T113-S3 SPI clk 波形异常

Jaron

&spi1 {
clock-frequency = <100000000>;
pinctrl-0 = <&spi1_pins_a &spi1_pins_b>;
// pinctrl-1 = <&spi1_pins_c>;
// pinctrl-names = "default", "sleep";
pinctrl-names = "default";
spi_slave_mode = <0>;
spi1_cs_number = <1>;
spi1_cs_bitmap = <1>;

status = "okay";
debug=<0xFFFFFFFF>;
spi_oled@0 {
	// device_type = "spi_oled";
	compatible = "solomon,ssd1322";
	spi-max-frequency = <10000000>;
	reg = <0x0>;
	spi-cpha;
	spi-cpol;
    reset-gpios = <&pio PD 3 GPIO_ACTIVE_LOW>;
    dc-gpios = <&pio PD 4 GPIO_ACTIVE_HIGH>;
    width = <256>;
    height = <64>;
    buswidth = <8>;
    fps = <30>;
    rotate = <0>;
	status = "okay";
	debug=<0xFFFFFFFF>;
};

};

PCaT113S4user

我对 Keysight 示波器不太熟悉，但我理解的没错吧，信号是用 1 倍探头而不是 10 倍探头探测的？

这一点很重要，因为使用 1 倍探头会大幅降低带宽。

你的 SPI 时钟频率设置为 100MHz，需要一台性能良好的示波器才能正确显示信号。构成方波的谐波是奇次谐波，因此示波器的带宽需要远大于 100MHz，并且采样率也要与之匹配。

所以在我看来，你示波器上的波形看起来并不算异常，尤其考虑到 3.3V 的信号经过截止频率约为 6MHz 的一阶探头滤波器衰减后，其幅度会远小于 3.3V 的输出电压。

Translated from English:
I'm not familiar with keysight scopes, but am I right when saying that the signal is probed with a 1x probe instead of 10x.
Why this is important, is that with a 1x probe the bandwidth is reduced quite a bit.
With your SPI clock set to 100MHz one needs a good scope to see a proper representation of the signal.

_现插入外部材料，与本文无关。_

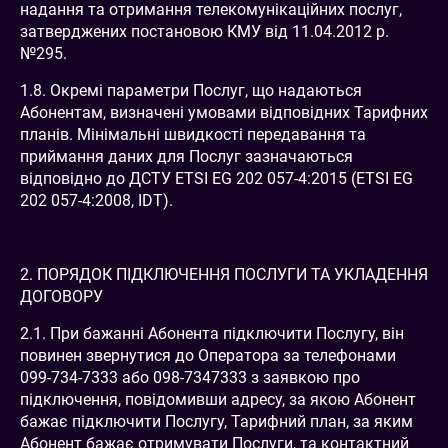
надання та отримання телекомунікаційних послуг,
затверджених постановою КМУ від 11.04.2012 р.
№295.
1.8. Окремі параметри Послуг, що надаються
Абонентам, визначені умовами відповідних Тарифних
планів. Мінімальні швидкості передавання та
приймання даних для Послуг зазначаються
відповідно до ДСТУ ETSI EG 202 057-4:2015 (ETSI EG
202 057-4:2008, IDT).
2. ПОРЯДОК ПІДКЛЮЧЕННЯ ПОСЛУГИ ТА УКЛАДЕННЯ
ДОГОВОРУ
2.1. При бажанні Абонента підключити Послугу, він
повинен звернутися до Оператора за телефонами
099-734-7333 або 098-7347333 з заявкою про
підключення, повідомивши адресу, за якою Абонент
бажає підключити Послугу, Тарифний план, за яким
Абонент бажає отримувати Послуги, та контактний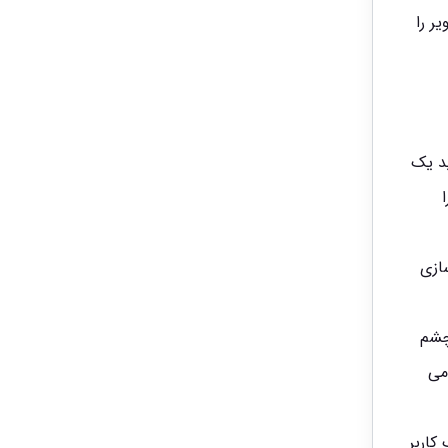
ر را
یم شده است. Dvrهای جدید یک
ازی
چشم
می
کاربر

The harmonics that make up the square wave are the odd ones, so the scope needs to have a bandwidth of way more than 100MHz and a sampling rate to go with it.
So to me the trace on your scope does not look that abnormal, also considering that a 3.3V signal reduced by a first order probe filter with a cutoff point around 6MHz will be far less than the 3.3V output.